Border Patrol agents conduct pat downs of migrants caught crossing the border illegally in the Imperial Valley Sector (Photo courtesy of U.S. Customs and Border Protection)
EL PASO, TX — On Wednesday morning, U.S. Customs and Border Protection Commissioner Kevin K. McAleenan hosted a press conference in El Paso, Texas to discuss the impact of the dramatic increase in illegal crossings that continue to occur along the Southwest border.
“CBP is facing an unprecedented humanitarian and border security crisis all along our Southwest Border,” said McAleenan. “And nowhere has that crisis manifested more acutely than here in El Paso Sector. Here in El Paso, we have almost 3,500 migrants in custody this morning, in facilities designed for many fewer. We had over 1,000 apprehensions on Monday. The vast majority are families from Central America.”
Nationwide, CBP had more than 12,000 migrants in custody this week. The agency considers 4,000 to be a high number of migrants in custody and 6,000 to be at a crisis level. More than 12,000 migrants in custody is unprecedented.
CBP is on pace to record more than 100,000 apprehensions for the month of March. It would be the highest monthly total in a decade.
The increase is having a detrimental impact on CBP’s primary border security mission. With up to 40 percent or more of CBP personnel working to care for, transport, and process vulnerable families and children, CBP’s security posture on the border is negatively impacted. The same transnational criminal organizations and smugglers that exploit and profit from migrants benefit from that reduced border enforcement presence. Smugglers and criminal organizations are using large groups of families as diversions.

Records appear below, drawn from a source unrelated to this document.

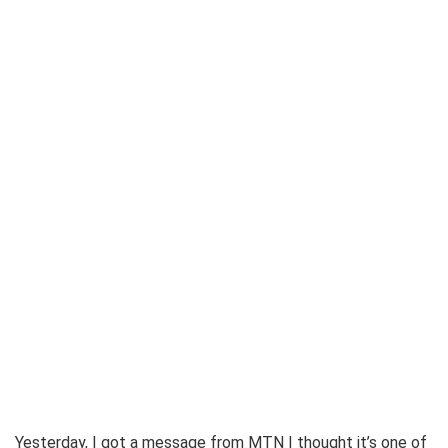
Yesterday, I got a message from MTN I thought it’s one of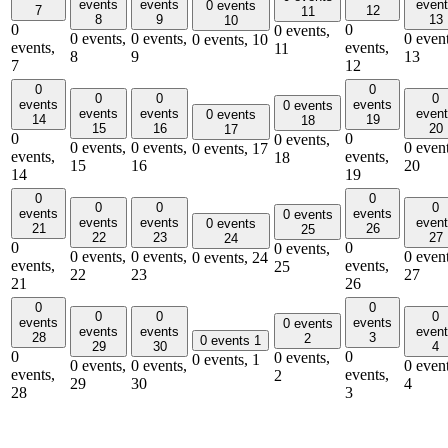
events
events
even
0 events
7
12
11
8
9
13
10
0
0
0 events,
0 events,
0 events,
0 event
0 events,
10
events,
events,
11
8
9
13
7
12
0
0
0
0
0
events
events
0 events
events
events
even
0 events
14
19
18
15
16
20
17
0
0
0 events,
0 events,
0 events,
0 event
0 events,
17
events,
events,
18
15
16
20
14
19
0
0
0
0
0
events
events
0 events
events
events
even
0 events
21
26
25
22
23
27
24
0
0
0 events,
0 events,
0 events,
0 event
0 events,
24
events,
events,
25
22
23
27
21
26
0
0
0
0
0
events
events
0 events
events
events
even
28
3
2
0 events
1
29
30
4
0
0
0 events,
0 events,
1
0 events,
0 events,
0 event
events,
events,
2
29
30
4
28
3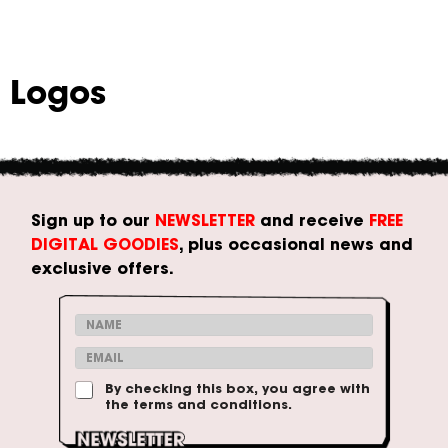
Logos
Sign up to our
NEWSLETTER
and receive
FREE
DIGITAL GOODIES
, plus occasional news and
exclusive offers.
N
a
E
m
m
C
e
T
By checking this box, you agree with
a
o
*
the terms and conditions.
e
i
n
r
l
d
m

CBP is taking more than 60 migrants to the hospital each day and has dedicated almost 100,000 hours of officer and agent time to medical transport and hospital watch. The agency continues to see unprecedented numbers of migrants with severe medical conditions. The expanded medical checks and CBP personnel’s concerted efforts are saving lives, but at a high cost to the enforcement mission.
CBP is taking a number of steps to address this crisis. According to the commissioner, CBP will use additional funding provided in fiscal year 2019 to extend medical contracting to key sectors; augment law enforcement assets with contract support for migrant care and food services; enhance transportation; and establish new processing facilities, including a planned center in the El Paso area.

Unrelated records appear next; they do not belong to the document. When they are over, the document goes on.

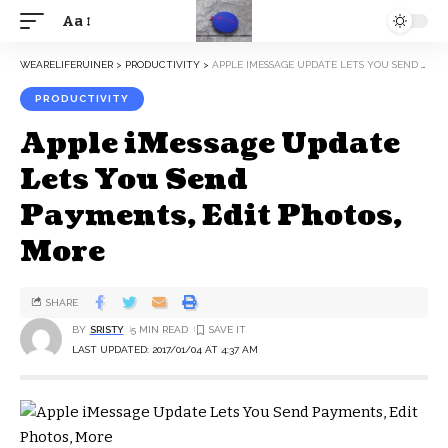
Aa
WEARELIFERUINER
>
PRODUCTIVITY
>
APPLE IMESSAGE UPDATE LETS YOU SEND PAYMENTS, EDIT PHOTOS, MORE
PRODUCTIVITY
Apple iMessage Update
Lets You Send
Payments, Edit Photos,
More
SHARE
BY
SRISTY
5 MIN READ
LAST UPDATED: 2017/01/04 AT 4:37 AM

Up to 750 CBP Officers (CBPO) from ports of entry along the Southwest border will soon be supporting Border Patrol with care and custody of migrants. CBPOs will assist with processing, transportation, and hospital watch. This shifting of resources and personnel will have a detrimental impact at all Southwest border ports of entry. CBP will have to close lanes, resulting in increased wait times for commercial shipments and travelers.
CBP will continue to do everything possible to manage this crisis and protect the most vulnerable in this process. The men and women of CBP are serving with honor and vigilance, despite stark challenges.